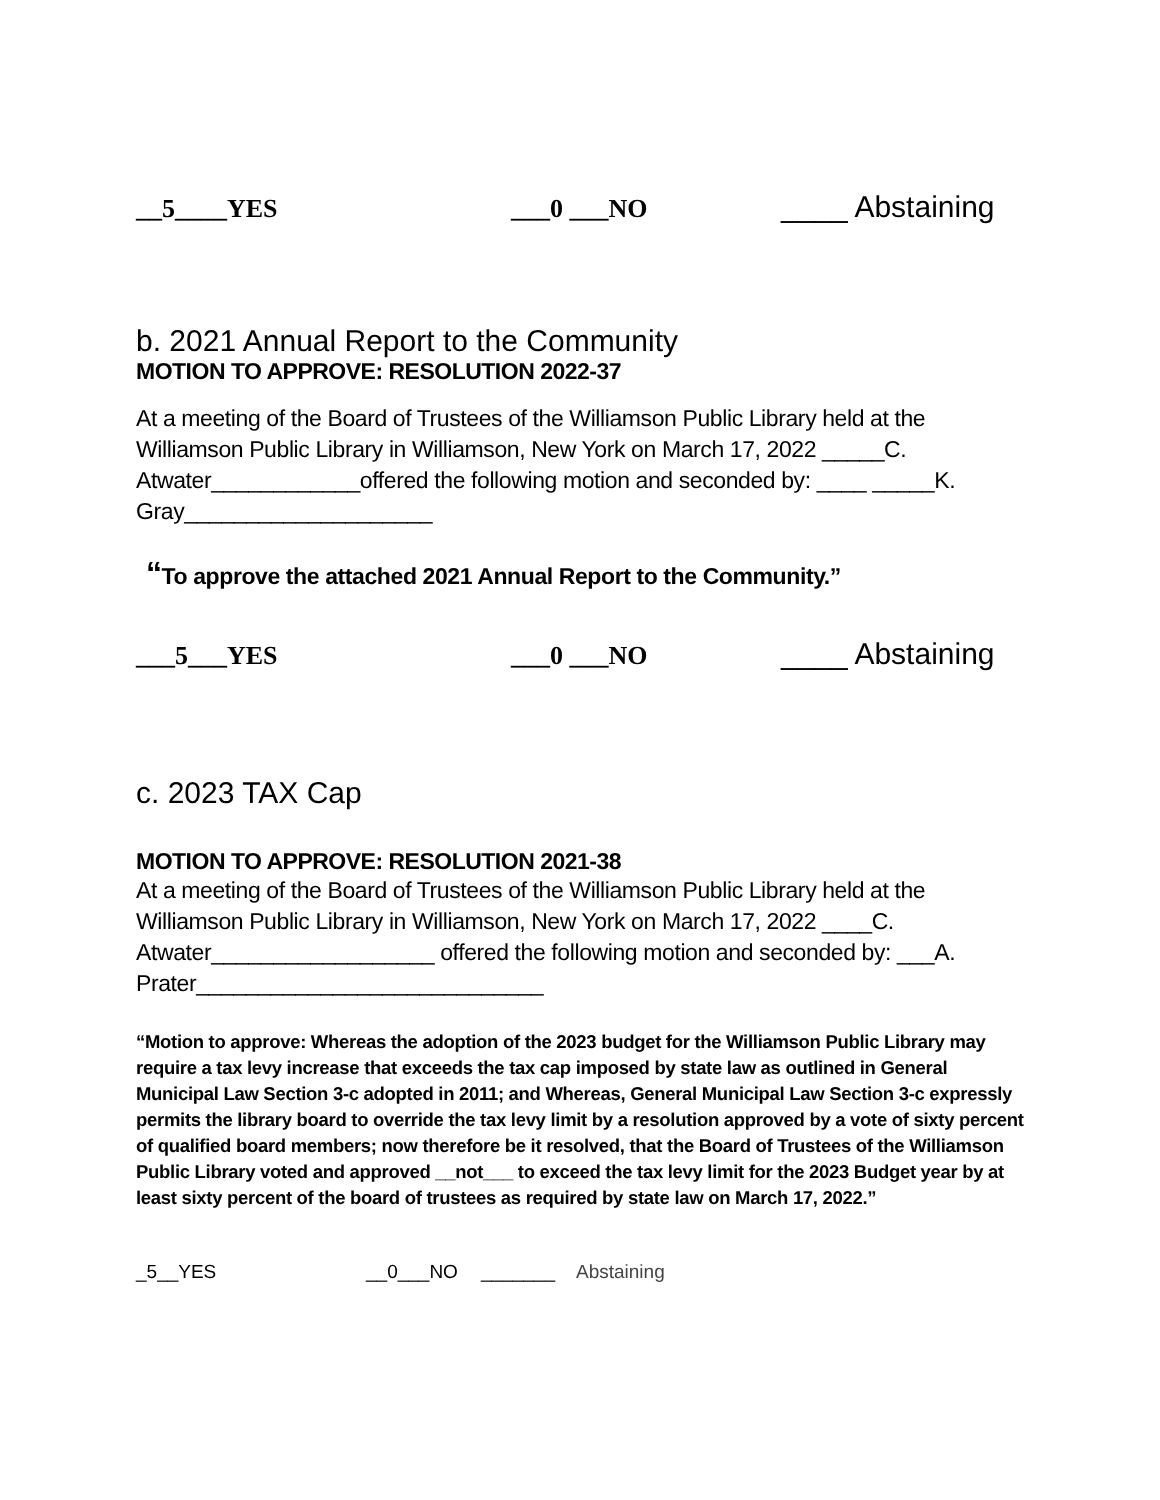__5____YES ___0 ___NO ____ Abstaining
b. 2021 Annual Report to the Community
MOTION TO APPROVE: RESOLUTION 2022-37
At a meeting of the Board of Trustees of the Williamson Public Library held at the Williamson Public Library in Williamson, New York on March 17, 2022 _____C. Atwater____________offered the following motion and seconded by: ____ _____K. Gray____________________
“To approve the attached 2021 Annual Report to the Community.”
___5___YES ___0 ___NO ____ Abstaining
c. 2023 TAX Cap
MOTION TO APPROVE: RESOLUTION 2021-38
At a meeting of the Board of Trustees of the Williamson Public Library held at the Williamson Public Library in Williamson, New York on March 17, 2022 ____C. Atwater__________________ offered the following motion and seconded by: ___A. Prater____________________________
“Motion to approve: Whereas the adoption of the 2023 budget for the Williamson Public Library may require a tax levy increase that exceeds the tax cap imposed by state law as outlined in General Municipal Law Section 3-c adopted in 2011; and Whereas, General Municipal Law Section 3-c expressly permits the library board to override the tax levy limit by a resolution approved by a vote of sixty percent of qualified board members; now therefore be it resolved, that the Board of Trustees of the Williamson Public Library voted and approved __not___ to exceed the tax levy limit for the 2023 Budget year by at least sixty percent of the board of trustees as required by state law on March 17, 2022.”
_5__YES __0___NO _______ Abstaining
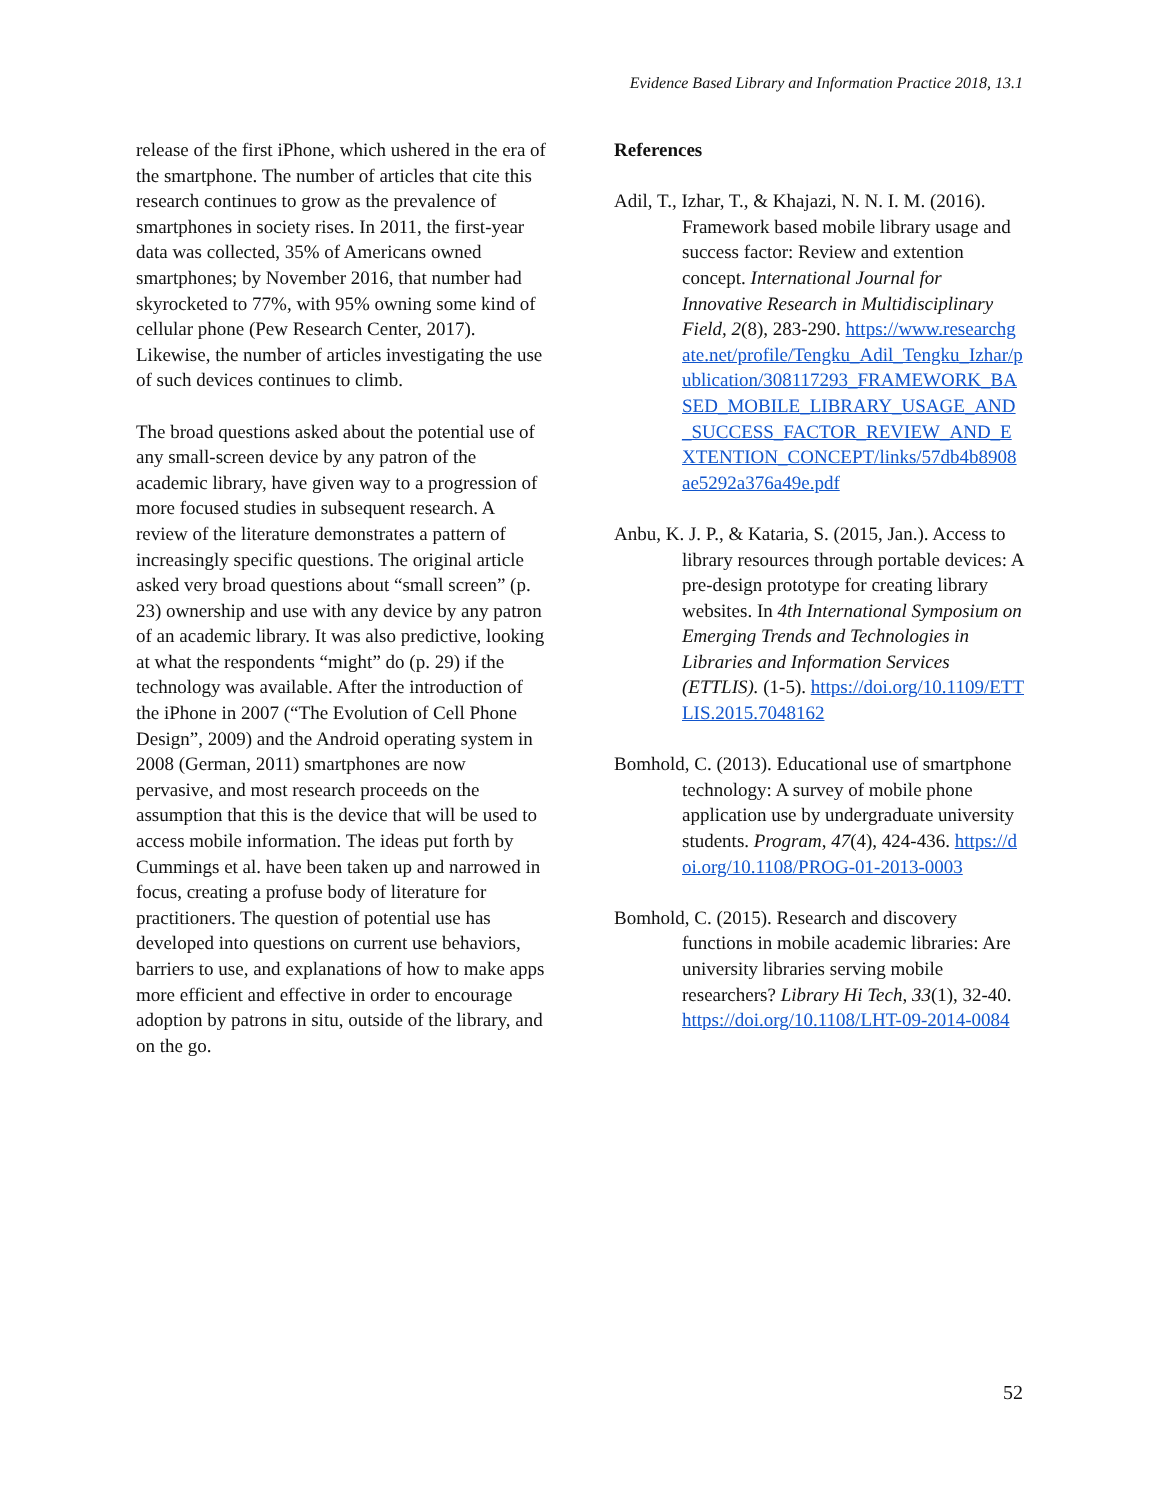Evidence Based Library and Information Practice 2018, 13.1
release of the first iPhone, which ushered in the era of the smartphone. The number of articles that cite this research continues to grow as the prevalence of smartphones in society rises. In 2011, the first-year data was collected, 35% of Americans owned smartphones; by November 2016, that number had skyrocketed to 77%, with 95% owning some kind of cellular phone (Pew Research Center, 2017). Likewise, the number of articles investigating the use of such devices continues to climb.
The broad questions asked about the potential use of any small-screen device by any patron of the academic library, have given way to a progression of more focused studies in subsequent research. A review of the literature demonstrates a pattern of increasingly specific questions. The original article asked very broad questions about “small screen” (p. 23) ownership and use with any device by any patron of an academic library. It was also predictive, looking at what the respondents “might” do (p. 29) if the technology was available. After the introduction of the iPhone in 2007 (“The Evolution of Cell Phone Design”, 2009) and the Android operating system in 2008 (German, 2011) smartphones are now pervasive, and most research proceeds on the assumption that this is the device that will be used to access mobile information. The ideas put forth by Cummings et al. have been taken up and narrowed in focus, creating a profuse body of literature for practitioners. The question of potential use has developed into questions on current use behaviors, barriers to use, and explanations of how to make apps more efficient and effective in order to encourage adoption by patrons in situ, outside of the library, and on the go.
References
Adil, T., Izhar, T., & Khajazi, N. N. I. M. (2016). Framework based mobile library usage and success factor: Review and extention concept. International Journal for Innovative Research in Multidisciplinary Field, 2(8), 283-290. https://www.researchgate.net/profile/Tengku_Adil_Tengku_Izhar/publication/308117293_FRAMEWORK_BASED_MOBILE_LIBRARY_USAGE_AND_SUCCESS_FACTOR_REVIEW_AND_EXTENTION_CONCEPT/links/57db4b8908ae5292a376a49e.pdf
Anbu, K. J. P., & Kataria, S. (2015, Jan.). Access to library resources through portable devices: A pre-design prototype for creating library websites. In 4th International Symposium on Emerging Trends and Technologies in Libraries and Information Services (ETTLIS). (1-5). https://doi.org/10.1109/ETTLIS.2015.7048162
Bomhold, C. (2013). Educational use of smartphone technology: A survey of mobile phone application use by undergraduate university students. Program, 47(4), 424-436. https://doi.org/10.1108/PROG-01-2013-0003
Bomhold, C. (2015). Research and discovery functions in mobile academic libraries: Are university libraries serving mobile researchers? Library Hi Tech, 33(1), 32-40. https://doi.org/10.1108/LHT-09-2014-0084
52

Task item.
Copy each line above that contains the string "Annual".

Solution.
b. 2021 Annual Report to the Community
“To approve the attached 2021 Annual Report to the Community.”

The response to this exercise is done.